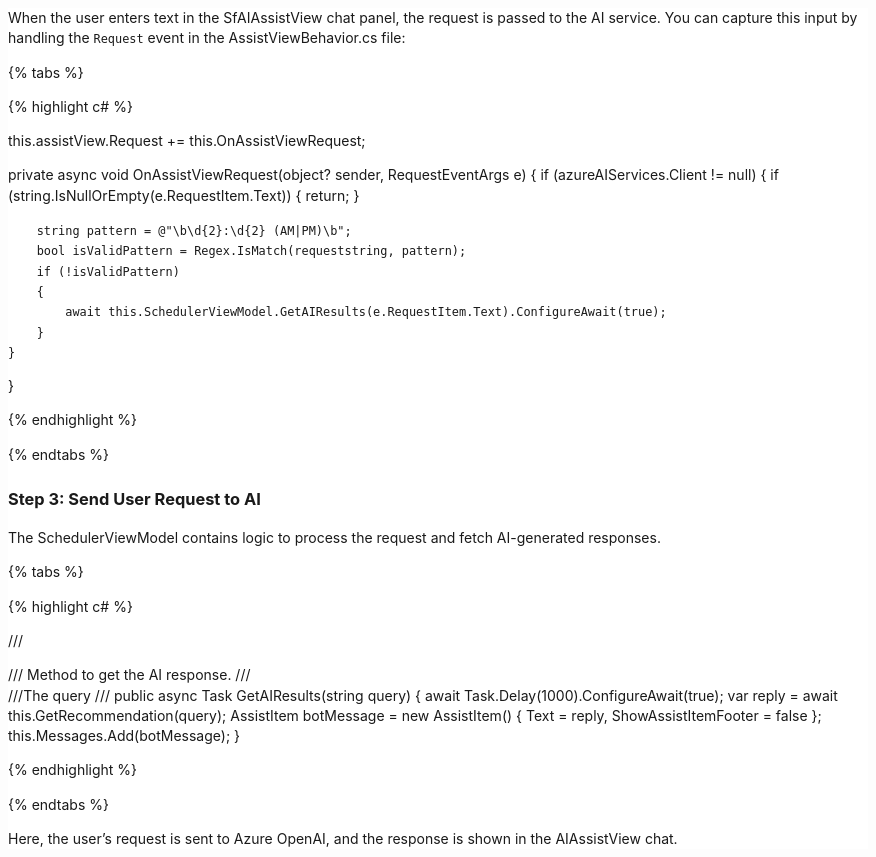 When the user enters text in the SfAIAssistView chat panel, the request is passed to the AI service. You can capture this input by handling the `Request` event in the AssistViewBehavior.cs file:

{% tabs %}

{% highlight c# %}

this.assistView.Request += this.OnAssistViewRequest;

private async void OnAssistViewRequest(object? sender, RequestEventArgs e)
{
    if (azureAIServices.Client != null)
    {
        if (string.IsNullOrEmpty(e.RequestItem.Text))
        {
            return;
        }

        string pattern = @"\b\d{2}:\d{2} (AM|PM)\b";
        bool isValidPattern = Regex.IsMatch(requeststring, pattern);
        if (!isValidPattern)
        {
            await this.SchedulerViewModel.GetAIResults(e.RequestItem.Text).ConfigureAwait(true);
        }
    }
}

{% endhighlight %}

{% endtabs %}

### Step 3: Send User Request to AI

The SchedulerViewModel contains logic to process the request and fetch AI-generated responses.

{% tabs %}

{% highlight c# %}

///<summary>
/// Method to get the AI response.
///</summary>
///<param name="query">The query</param>
///<returns></returns>
public async Task GetAIResults(string query)
{
    await Task.Delay(1000).ConfigureAwait(true);
    var reply = await this.GetRecommendation(query);
    AssistItem botMessage = new AssistItem() { Text = reply, ShowAssistItemFooter = false };
    this.Messages.Add(botMessage);
}

{% endhighlight %}

{% endtabs %}

Here, the user’s request is sent to Azure OpenAI, and the response is shown in the AIAssistView chat.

========

- **Your assignment**:
Restate every record exactly, please; do not copy the pictures.

- **Answer box**:
 When the user enters text in the SfAIAssistView chat panel, the request is passed to the AI service. You can capture this input by handling the `Request` event in the AssistViewBehavior.cs file:

{% tabs %}

{% highlight c# %}

this.assistView.Request += this.OnAssistViewRequest;

private async void OnAssistViewRequest(object? sender, RequestEventArgs e)
{
    if (azureAIServices.Client != null)
    {
        if (string.IsNullOrEmpty(e.RequestItem.Text))
        {
            return;
        }

        string pattern = @"\b\d{2}:\d{2} (AM|PM)\b";
        bool isValidPattern = Regex.IsMatch(requeststring, pattern);
        if (!isValidPattern)
        {
            await this.SchedulerViewModel.GetAIResults(e.RequestItem.Text).ConfigureAwait(true);
        }
    }
}

{% endhighlight %}

{% endtabs %}

### Step 3: Send User Request to AI

The SchedulerViewModel contains logic to process the request and fetch AI-generated responses.

{% tabs %}

{% highlight c# %}

///<summary>
/// Method to get the AI response.
///</summary>
///<param name="query">The query</param>
///<returns></returns>
public async Task GetAIResults(string query)
{
    await Task.Delay(1000).ConfigureAwait(true);
    var reply = await this.GetRecommendation(query);
    AssistItem botMessage = new AssistItem() { Text = reply, ShowAssistItemFooter = false };
    this.Messages.Add(botMessage);
}

{% endhighlight %}

{% endtabs %}

Here, the user’s request is sent to Azure OpenAI, and the response is shown in the AIAssistView chat.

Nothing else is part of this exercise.